#### 抜粋した文章
パソコンのキーボードは,なぜABC順・五十音順ではないのですか。
まずアルファベットのキー配列について説明しましょう。パソコンのアルファベットのキー配列は,タイプライターという機械が元になっています。英文タイプライターを作ったのは,アメリカのChristopher Latham Sholesという人で,1870年の時点ではABC順を少し改良したキー配列だったと考えられます。前半のABCDEFGHIJKLMを左から右に,後半のNOPQRSTUVWXYZを右から左に並べて,そこからAEIOUYの母音を上の段に取りだしたのが,このキー配列です。この時点のタイプライターは,大文字と数字と4種類の記号が打てるものでした。キーの数は38個でした(図1参照)。
Sholesの後ろ盾だったJames Densmoreは,このタイプライターを,シカゴのEdward Payson Porterが経営する電信学校や,ニューヨークのGeorge Harringtonが経営する電信会社に売り込みました。でも彼らは,このキー配列のままではモールス電信を受信して書き写すのに都合が悪いので,改良をおこなうようSholesに要求しました。たとえば,Iは数字の1にも使うのですが,当時の年号「1871」が打ちやすいよう8のそばに移動しました。Tは英語では2番目によく使う文字なので,捜しやすいように上の段のまん中に移動しました。SをZとEの間に移動したのは,当時アメリカのモールス符号では,Zが「… ・」で表されていたからです。Sが「…」,Eが「・」で表されていたため,「… ・」を受信しても,それがZなのかSEなのか即座に判別がつきませんでした。そこで,続く文字を受信してから,ZかSEかをすばやく打つために,ZとSとEを近くのキーに並べておいたのです。この時点でのキーの数は42個でした(図2参照)。

#### やること
キー配列についての抜粋を読んで、次の(a)〜(c)が抜粋の内容と合っているかどうかを「はい」か「いいえ」で答え、決め手になる抜粋の言葉をそのまま引用してください。(a) 1870年の時点のタイプライターのキーは38個だった。(b) Tは英語でいちばんよく使う文字なので、上の段のまん中に移された。(c) Iは、年号「1871」を打ちやすくするために8のそばに移された。 答えるときは、この抜粋に書かれていることだけを使ってください。

コレクションから取った記録
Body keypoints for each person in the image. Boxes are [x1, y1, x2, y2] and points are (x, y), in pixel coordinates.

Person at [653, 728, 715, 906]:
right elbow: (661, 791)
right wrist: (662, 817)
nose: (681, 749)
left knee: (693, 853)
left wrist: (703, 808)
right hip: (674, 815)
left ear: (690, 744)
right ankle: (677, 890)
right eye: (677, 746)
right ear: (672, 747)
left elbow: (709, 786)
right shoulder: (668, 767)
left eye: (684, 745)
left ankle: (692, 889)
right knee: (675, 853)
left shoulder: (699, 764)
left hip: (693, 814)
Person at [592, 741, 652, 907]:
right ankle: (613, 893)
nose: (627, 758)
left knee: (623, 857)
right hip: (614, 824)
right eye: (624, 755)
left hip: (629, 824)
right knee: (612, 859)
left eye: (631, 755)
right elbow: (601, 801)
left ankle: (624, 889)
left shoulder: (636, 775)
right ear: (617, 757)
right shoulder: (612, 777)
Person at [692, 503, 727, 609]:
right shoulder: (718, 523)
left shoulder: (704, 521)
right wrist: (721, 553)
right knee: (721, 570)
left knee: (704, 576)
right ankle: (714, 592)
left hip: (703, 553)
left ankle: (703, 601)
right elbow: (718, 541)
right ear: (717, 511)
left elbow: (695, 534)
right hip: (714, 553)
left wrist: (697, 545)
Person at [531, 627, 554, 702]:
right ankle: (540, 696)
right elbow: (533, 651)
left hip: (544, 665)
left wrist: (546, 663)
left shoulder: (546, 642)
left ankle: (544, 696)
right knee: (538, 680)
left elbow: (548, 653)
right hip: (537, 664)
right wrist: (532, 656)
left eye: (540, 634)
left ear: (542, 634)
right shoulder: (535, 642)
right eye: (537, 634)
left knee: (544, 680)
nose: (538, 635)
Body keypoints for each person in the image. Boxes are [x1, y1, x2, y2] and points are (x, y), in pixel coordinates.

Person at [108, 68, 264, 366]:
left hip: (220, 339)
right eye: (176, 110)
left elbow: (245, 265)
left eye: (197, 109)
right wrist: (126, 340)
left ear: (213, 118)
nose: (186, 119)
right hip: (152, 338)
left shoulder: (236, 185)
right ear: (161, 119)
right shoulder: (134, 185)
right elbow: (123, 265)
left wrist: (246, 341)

#### 解答例
(a) はい。「キーの数は38個でした」
(b) いいえ。「Tは英語では2番目によく使う文字なので」
(c) はい。「当時の年号「1871」が打ちやすいよう8のそばに移動しました」